• [Required task] Render the rows as a JSON list of strings, one string per line, starting at the line that contains "Segment **esophagus** →" and ending with the last line of the rows. Skip blank lines, and leave the pictures out of your answer.
"""
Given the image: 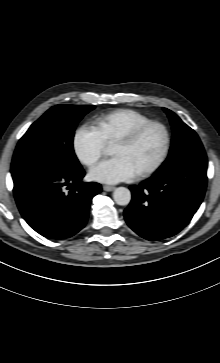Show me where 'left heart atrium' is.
Segmentation results:
<instances>
[{"label":"left heart atrium","mask_w":220,"mask_h":363,"mask_svg":"<svg viewBox=\"0 0 220 363\" xmlns=\"http://www.w3.org/2000/svg\"><path fill=\"white\" fill-rule=\"evenodd\" d=\"M137 174L128 160L121 156L106 159L90 170V177L103 183L128 181L135 178Z\"/></svg>","instance_id":"1"}]
</instances>
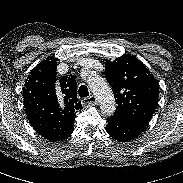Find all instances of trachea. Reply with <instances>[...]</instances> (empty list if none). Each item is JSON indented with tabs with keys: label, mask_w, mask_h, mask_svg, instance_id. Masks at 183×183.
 <instances>
[{
	"label": "trachea",
	"mask_w": 183,
	"mask_h": 183,
	"mask_svg": "<svg viewBox=\"0 0 183 183\" xmlns=\"http://www.w3.org/2000/svg\"><path fill=\"white\" fill-rule=\"evenodd\" d=\"M78 94H79V96L81 98L88 97L89 96V92H88L87 87L85 85H81L79 87Z\"/></svg>",
	"instance_id": "obj_1"
}]
</instances>
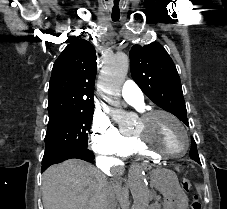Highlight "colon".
I'll list each match as a JSON object with an SVG mask.
<instances>
[{
  "label": "colon",
  "instance_id": "5ec220e1",
  "mask_svg": "<svg viewBox=\"0 0 227 209\" xmlns=\"http://www.w3.org/2000/svg\"><path fill=\"white\" fill-rule=\"evenodd\" d=\"M181 185L185 191L193 190L194 194H193V200L190 204V209H202L198 183L193 181L192 179L183 178L181 180Z\"/></svg>",
  "mask_w": 227,
  "mask_h": 209
}]
</instances>
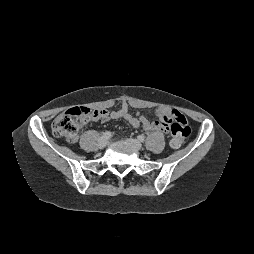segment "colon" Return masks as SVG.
Returning a JSON list of instances; mask_svg holds the SVG:
<instances>
[{"instance_id": "obj_1", "label": "colon", "mask_w": 254, "mask_h": 254, "mask_svg": "<svg viewBox=\"0 0 254 254\" xmlns=\"http://www.w3.org/2000/svg\"><path fill=\"white\" fill-rule=\"evenodd\" d=\"M99 111L91 110L86 107H76L69 109L58 115L52 122V132L55 136L73 142L77 139L80 126L87 121L98 119ZM171 129V146L174 148L180 147L191 130L185 117L175 112L170 120Z\"/></svg>"}]
</instances>
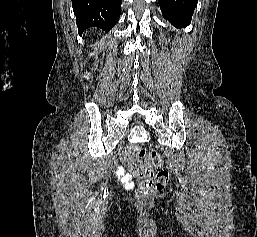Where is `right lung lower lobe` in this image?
<instances>
[{
  "instance_id": "obj_1",
  "label": "right lung lower lobe",
  "mask_w": 257,
  "mask_h": 237,
  "mask_svg": "<svg viewBox=\"0 0 257 237\" xmlns=\"http://www.w3.org/2000/svg\"><path fill=\"white\" fill-rule=\"evenodd\" d=\"M122 0H72L79 33L90 27L108 32L119 20Z\"/></svg>"
}]
</instances>
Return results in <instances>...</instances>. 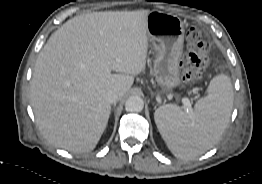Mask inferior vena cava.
Masks as SVG:
<instances>
[{
    "instance_id": "inferior-vena-cava-1",
    "label": "inferior vena cava",
    "mask_w": 262,
    "mask_h": 184,
    "mask_svg": "<svg viewBox=\"0 0 262 184\" xmlns=\"http://www.w3.org/2000/svg\"><path fill=\"white\" fill-rule=\"evenodd\" d=\"M119 99H120V96L116 90H109L106 93V100L110 104H115Z\"/></svg>"
}]
</instances>
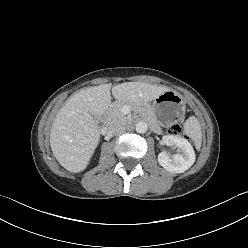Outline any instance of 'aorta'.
Here are the masks:
<instances>
[{
	"instance_id": "obj_1",
	"label": "aorta",
	"mask_w": 248,
	"mask_h": 248,
	"mask_svg": "<svg viewBox=\"0 0 248 248\" xmlns=\"http://www.w3.org/2000/svg\"><path fill=\"white\" fill-rule=\"evenodd\" d=\"M135 129H136V132L137 133L144 134V133L147 132V129H148L147 123H145V122H138L135 125Z\"/></svg>"
}]
</instances>
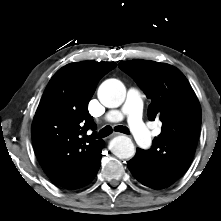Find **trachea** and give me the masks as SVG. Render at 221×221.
I'll list each match as a JSON object with an SVG mask.
<instances>
[{
	"mask_svg": "<svg viewBox=\"0 0 221 221\" xmlns=\"http://www.w3.org/2000/svg\"><path fill=\"white\" fill-rule=\"evenodd\" d=\"M114 131L121 132L124 134H129V129L126 126H116L114 127ZM113 132V129L111 126H105L98 134V138H104L108 135H110Z\"/></svg>",
	"mask_w": 221,
	"mask_h": 221,
	"instance_id": "trachea-1",
	"label": "trachea"
}]
</instances>
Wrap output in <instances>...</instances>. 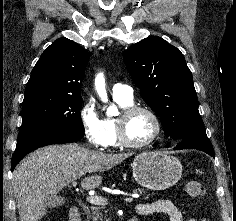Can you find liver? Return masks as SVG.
<instances>
[{"mask_svg":"<svg viewBox=\"0 0 236 221\" xmlns=\"http://www.w3.org/2000/svg\"><path fill=\"white\" fill-rule=\"evenodd\" d=\"M131 153L107 154L78 144L40 148L23 159L13 172V187L20 221H39L47 213L45 201L86 173L109 170ZM98 174L85 177L81 187L97 188Z\"/></svg>","mask_w":236,"mask_h":221,"instance_id":"1","label":"liver"}]
</instances>
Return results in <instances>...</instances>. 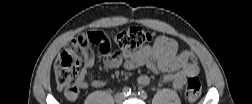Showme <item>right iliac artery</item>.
<instances>
[{"label":"right iliac artery","instance_id":"right-iliac-artery-1","mask_svg":"<svg viewBox=\"0 0 252 104\" xmlns=\"http://www.w3.org/2000/svg\"><path fill=\"white\" fill-rule=\"evenodd\" d=\"M122 93L124 96H129L131 94V89L129 87H124Z\"/></svg>","mask_w":252,"mask_h":104}]
</instances>
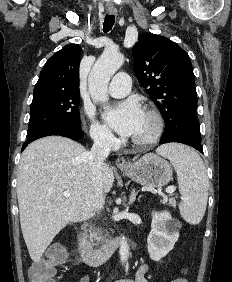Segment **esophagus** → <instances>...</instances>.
Masks as SVG:
<instances>
[{
	"label": "esophagus",
	"mask_w": 232,
	"mask_h": 282,
	"mask_svg": "<svg viewBox=\"0 0 232 282\" xmlns=\"http://www.w3.org/2000/svg\"><path fill=\"white\" fill-rule=\"evenodd\" d=\"M109 13L111 15H117V11L116 10H110ZM116 165L119 168H128L129 167V163L127 162V160L124 157H118L116 159Z\"/></svg>",
	"instance_id": "esophagus-1"
}]
</instances>
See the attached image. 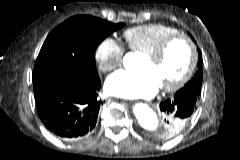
"""
• [Full solution]
[
  "Segment **esophagus** → <instances>...</instances>.",
  "Masks as SVG:",
  "<instances>",
  "[{",
  "\t\"label\": \"esophagus\",",
  "\t\"mask_w\": 232,",
  "\t\"mask_h\": 282,",
  "\t\"mask_svg\": \"<svg viewBox=\\\"0 0 232 282\\\" xmlns=\\\"http://www.w3.org/2000/svg\\\"><path fill=\\\"white\\\" fill-rule=\\\"evenodd\\\" d=\\\"M109 13L111 15H117V11L116 10H110ZM116 165L119 168H128L129 167V163L127 162V160L124 157H118L116 159Z\\\"/></svg>\",",
  "\t\"instance_id\": \"esophagus-1\"",
  "}]",
  "</instances>",
  "See the attached image. "
]